More than half of men and women in the United States experience hair loss. About 30% of people have hair loss by age 30 years, and about 50% have hair loss by age 50 years. Hair loss is so common that most of the time it is considered a normal variation and not a disease. Other animals closely related to humans, such as the chimpanzee, also lose their hair.
Forms of hair loss
Androgenic alopecia - The most common type of hair loss, also called male pattern baldness
Traumatic alopecia - Hair loss from hair being torn out
Drug-induced alopecia - Hair loss caused by one of many medications
Alopecia areata - Patchy, usually reversible, hair loss
Hair loss varies widely with race.
Japanese men develop baldness less commonly than whites do. On average they also develop balding about 10 years later.

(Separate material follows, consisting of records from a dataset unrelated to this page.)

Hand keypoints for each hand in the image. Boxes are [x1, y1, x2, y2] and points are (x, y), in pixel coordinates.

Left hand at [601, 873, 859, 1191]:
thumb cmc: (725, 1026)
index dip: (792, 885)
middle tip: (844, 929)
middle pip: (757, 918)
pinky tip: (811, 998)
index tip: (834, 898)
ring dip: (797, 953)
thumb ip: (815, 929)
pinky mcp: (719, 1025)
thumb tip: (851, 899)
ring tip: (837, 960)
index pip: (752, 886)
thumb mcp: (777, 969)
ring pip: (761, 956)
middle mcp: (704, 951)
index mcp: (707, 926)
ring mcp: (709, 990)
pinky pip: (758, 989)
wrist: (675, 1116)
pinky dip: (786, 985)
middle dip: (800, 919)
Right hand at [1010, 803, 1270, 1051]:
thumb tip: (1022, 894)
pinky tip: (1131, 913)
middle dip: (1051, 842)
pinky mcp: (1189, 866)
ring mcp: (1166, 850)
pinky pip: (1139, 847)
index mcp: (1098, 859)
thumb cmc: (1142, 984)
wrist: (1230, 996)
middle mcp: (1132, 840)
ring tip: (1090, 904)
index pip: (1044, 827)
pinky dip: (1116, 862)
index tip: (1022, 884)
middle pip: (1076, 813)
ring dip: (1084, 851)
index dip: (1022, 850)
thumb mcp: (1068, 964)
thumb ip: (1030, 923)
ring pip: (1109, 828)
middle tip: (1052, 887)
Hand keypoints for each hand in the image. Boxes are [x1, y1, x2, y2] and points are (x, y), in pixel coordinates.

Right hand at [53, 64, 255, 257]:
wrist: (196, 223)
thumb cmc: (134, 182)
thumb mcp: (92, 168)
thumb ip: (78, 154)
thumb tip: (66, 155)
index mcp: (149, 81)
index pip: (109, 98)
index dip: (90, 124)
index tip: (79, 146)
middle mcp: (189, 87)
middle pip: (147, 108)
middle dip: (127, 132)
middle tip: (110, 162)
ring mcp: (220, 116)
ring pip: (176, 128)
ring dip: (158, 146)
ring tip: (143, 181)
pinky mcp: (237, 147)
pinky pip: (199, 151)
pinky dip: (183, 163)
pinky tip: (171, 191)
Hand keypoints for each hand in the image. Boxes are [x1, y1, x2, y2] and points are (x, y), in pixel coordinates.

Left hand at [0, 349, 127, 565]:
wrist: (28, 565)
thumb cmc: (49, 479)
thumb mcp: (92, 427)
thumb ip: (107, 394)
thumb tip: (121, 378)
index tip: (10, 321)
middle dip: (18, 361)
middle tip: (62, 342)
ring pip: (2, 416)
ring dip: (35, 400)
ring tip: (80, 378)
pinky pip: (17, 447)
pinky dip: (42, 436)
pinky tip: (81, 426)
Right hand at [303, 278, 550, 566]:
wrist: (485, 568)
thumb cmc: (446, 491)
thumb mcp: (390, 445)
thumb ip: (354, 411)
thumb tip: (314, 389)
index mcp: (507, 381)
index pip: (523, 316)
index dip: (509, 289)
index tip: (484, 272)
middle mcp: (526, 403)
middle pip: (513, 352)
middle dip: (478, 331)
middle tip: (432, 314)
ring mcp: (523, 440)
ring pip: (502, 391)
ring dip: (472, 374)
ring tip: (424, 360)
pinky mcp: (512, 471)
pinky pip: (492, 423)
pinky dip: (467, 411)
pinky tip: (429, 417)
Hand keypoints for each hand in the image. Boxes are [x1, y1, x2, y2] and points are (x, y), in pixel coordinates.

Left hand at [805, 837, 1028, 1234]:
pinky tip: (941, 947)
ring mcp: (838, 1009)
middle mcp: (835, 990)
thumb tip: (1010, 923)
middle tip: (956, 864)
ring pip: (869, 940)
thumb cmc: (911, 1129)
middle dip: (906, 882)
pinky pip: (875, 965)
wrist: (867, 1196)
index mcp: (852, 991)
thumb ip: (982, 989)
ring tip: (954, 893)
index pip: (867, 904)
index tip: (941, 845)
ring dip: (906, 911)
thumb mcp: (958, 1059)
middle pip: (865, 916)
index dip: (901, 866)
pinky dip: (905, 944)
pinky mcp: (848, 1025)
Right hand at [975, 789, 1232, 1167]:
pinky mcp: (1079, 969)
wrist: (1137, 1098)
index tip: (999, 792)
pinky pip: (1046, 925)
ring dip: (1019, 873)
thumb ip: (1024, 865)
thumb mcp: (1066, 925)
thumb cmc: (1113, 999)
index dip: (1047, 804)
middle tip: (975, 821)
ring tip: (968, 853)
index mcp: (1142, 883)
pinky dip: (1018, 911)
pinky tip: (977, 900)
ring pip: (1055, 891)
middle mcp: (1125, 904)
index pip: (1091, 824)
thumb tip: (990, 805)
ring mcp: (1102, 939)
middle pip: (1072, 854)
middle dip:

Blacks are 4 times less likely to have abnormal hair loss than are whites.
Women develop hair loss as frequently as men do, but because of hormonal differences women don’t lose as much hair volume.
Differences in hair styling allow women to hide hair loss more effectively than men.
A woman may not notice hair loss itself but may notice that her ponytail or braid is getting thinner.
Women also have a different pattern of balding than men.
Hair loss has few medical complications, but several serious conditions can cause it. In addition, there are some psychological effects associated with going bald. People with hair loss may sometimes be more likely to have a negative body image than those without hair loss.
There are 3 cycles of hair growth–growing, resting, and shedding.
In most animals these cycles change with the season, and all hairs are in the same part of the cycle at the same time. This is why animals grow a thicker coat in the fall and shed most in the spring.
Unlike most animals, in humans each hair has its own pattern of growing, resting, and shedding.
Each person sheds hair and regrows hair every day.
When this balance is disturbed and more hairs are shed than are regrown, alopecia or hair loss results.